- Work order
Copy everything from the line containing "## Inventory" down to the line containing "## Fair Value of Financial Instruments", keeping both of those lines.

──────── Data to use

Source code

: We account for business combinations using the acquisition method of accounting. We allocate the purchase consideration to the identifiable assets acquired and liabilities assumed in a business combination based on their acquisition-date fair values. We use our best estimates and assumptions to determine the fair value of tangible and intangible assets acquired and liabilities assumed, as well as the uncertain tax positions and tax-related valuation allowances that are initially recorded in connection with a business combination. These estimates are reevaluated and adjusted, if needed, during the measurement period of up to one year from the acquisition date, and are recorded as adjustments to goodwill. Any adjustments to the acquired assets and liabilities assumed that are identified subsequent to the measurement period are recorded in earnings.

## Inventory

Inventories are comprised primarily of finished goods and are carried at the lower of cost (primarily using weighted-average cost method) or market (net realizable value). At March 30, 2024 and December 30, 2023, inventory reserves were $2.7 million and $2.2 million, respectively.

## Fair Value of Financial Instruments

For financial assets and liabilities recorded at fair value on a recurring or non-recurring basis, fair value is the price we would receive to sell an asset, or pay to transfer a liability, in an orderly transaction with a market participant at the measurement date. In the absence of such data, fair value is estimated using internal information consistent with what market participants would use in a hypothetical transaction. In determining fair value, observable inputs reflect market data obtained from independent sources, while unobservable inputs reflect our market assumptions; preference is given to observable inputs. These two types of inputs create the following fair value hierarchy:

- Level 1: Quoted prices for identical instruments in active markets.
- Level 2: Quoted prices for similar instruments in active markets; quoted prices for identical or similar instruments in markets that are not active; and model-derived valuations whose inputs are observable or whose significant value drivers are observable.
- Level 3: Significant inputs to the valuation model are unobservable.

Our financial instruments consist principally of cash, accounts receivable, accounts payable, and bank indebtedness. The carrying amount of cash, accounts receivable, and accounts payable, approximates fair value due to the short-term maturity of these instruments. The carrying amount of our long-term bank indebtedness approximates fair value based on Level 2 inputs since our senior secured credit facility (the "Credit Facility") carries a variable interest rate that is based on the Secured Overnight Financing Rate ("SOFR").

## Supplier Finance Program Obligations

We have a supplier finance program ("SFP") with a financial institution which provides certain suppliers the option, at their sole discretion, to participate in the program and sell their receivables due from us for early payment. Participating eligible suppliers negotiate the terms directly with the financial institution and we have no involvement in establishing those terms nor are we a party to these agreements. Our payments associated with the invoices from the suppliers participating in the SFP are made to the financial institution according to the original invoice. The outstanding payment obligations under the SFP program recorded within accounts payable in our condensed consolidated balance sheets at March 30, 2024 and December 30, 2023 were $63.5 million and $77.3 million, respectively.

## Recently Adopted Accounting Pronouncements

────────────────

- Exercise response
## Inventory

Inventories are comprised primarily of finished goods and are carried at the lower of cost (primarily using weighted-average cost method) or market (net realizable value). At March 30, 2024 and December 30, 2023, inventory reserves were $2.7 million and $2.2 million, respectively.

## Fair Value of Financial Instruments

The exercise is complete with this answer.